Councillor-trustee Rick Nickerson also tried his hand, suggesting the existing 22 councillors and two independents be joined by six co-opted members from various public bodies. He lost out 8-6, Mr Cluness this time joined on the fence by Gary Robinson.
Mr Cluness, one of those derided as a “backwoodsman” by Mr Manson earlier this year for employing various tactics which had stalled efforts until yesterday, did not produce any new ideas at the meeting. He said the Financial Services Authority’s failure to rein in RBS, costing taxpayers over £40 billion, showed regulators didn’t always know best.
Possible uncertainty for care centres and the amenity, arts and recreational trusts all funded by the charitable trust was on the mind of Gussie Angus: “We have absolutely no way of predicting what a reformed trust would do,” he said. “A shift in policy could see our carefully structured support for arts, leisure [and] social care … dismantled.”
Questioned by Dr Wills, trust lawyer Simon Mackintosh confirmed there was no legal impediment to directly electing trustees. But the ability to get the right mix of skills, knowledge and experience “looms large” in OSCR’s requirements, and selection rather than election was “more likely to tick the box”.
To get around the requirement for specific skills, Dr Wills proposed up to five experts could be co-opted if trustees saw fit, while direct elections to the trust would have been held at the midpoint between local authority ballots.
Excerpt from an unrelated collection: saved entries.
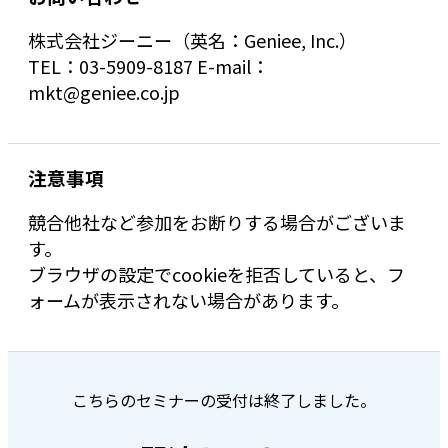
株式会社ジーニー（英名：Geniee, Inc.）
TEL：03-5909-8187 E-mail：
mkt@geniee.co.jp
注意事項
競合他社など参加をお断りする場合がございま
す。
ブラウザの設定でcookieを拒否していると、フ
ォームが表示されない場合があります。
こちらのセミナーの受付は終了しました。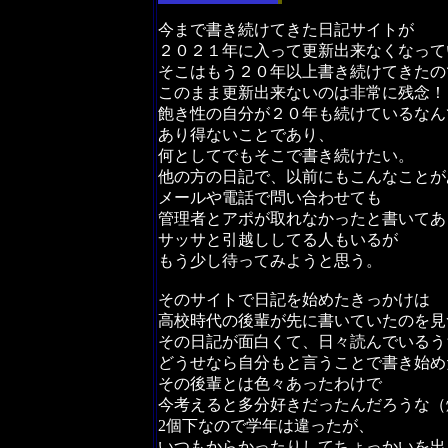
今まで書き続けてきた日記サイトが
２０２１年に入って更新出来なくなって
そこはもう２０年以上書き続けてきたの
このまま更新出来ないのは非常に残念！
飽き性の自分が２０年も続けているなん
あり得ないことであり、
何としてでもそこで書き続けたい。
他の方の日記で、以前にもこんなことが
メールや電話で問い合わせても
管理者とアポが取れなかったと書いてあ
サッサと引越ししてる人もいるが
もう少し待ってみようと思う。
そのサイトで日記を始めたきっかけは
高校時代の後輩が先に書いていたのを見
その日記が面白くて、日々読んでいるう
どうせなら自分もと言うことで書き始め
その後輩とは色々あったわけで
今考えると多分好きだったんだろうな（
2個下なので学年は違ったが、
いつもからかったりしてちょっかいを出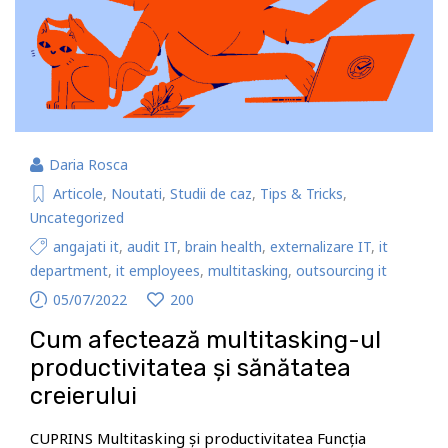
Daria Rosca
Articole
,
Noutati
,
Studii de caz
,
Tips & Tricks
,
Uncategorized
angajati it
,
audit IT
,
brain health
,
externalizare IT
,
it
department
,
it employees
,
multitasking
,
outsourcing it
05/07/2022
200
Cum afectează multitasking-ul
productivitatea și sănătatea
creierului
CUPRINS Multitasking și productivitatea Funcția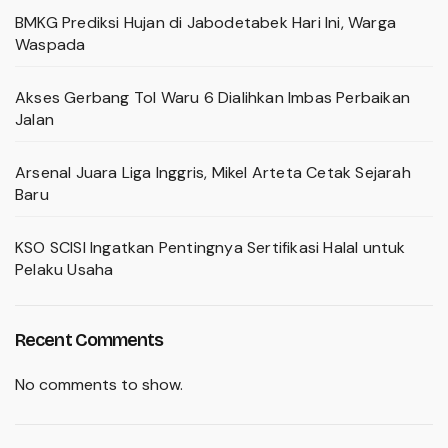
BMKG Prediksi Hujan di Jabodetabek Hari Ini, Warga
Waspada
Akses Gerbang Tol Waru 6 Dialihkan Imbas Perbaikan
Jalan
Arsenal Juara Liga Inggris, Mikel Arteta Cetak Sejarah
Baru
KSO SCISI Ingatkan Pentingnya Sertifikasi Halal untuk
Pelaku Usaha
Recent Comments
No comments to show.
He said it was for the people of Shetland to judge whether someone had sufficient common sense, general knowledge and wisdom to be a trustee. He described selection as going “backwards away from democracy and towards bureaucracy”.
Councillor-trustee Gary Robinson mocked the apparent fear that direct elections would lead to “random” results, noting that “randoms have done not bad” in building up funds worth nearly £200 million in the last three decades.
He was unclear just what the trust would be looking for in recruiting independents: “What constitutes suitably able?” he asked. “Lawyers, doctors? What are we speaking about here?”
Mr Mackintosh said the idea was to recruit individuals with relevant experience and the ability to “intelligently question”, for example, the trust’s stock market fund managers.
Councillor-trustee Laura Baisley said the governance review group had “discussed, argued and revised” for many, many hours. Going against their recommendation would have shown “great disrespect”, she said, adding: “They might as well have been playing Tiddlywinks.”
Ms Nicolson, who was part of the governance review group, said she was happy with the “backbone of continuity” provided by the eight-seven split of appointees and councillors. While she sympathised with Dr Wills’ proposal, she feared trust ballots would be seen as “second class” elections.
At the start of the meeting, trustees rejected by 11 votes to six a request that absent councillor-trustees including Caroline Miller could take part in the meeting by telephone from outwith Shetland.
Mr Robinson said the idea was “utterly scandalous” and “smacks of political expediency”, while Florence Grains said such a change required detailed consideration and should not be made “on the hoof”.
One of only two members of the public following the proceedings was Billy Fox, who has confirmed he will stand for election in May. He hit out at the trust’s decision afterwards, saying it “disenfranchised” the public. He said a quorum of only six trustees meant that as few as three people could end up taking decisions on behalf of Shetland where tens of millions of pounds were at stake.
In a roll-call vote, those who backed selecting the independent trustees were: Laura Baisley, Jim Budge, Alastair Cooper, Betty Fullerton, Jim Henry, Bill Manson, Rick Nickerson, independent Valerie Nicolson and Frank Robertson.
Those who wanted the eight independents to be elected were: Gussie Angus, Addie Doull, Florence Grains, Robert Henderson, Gary Robinson and Jonathan Wills.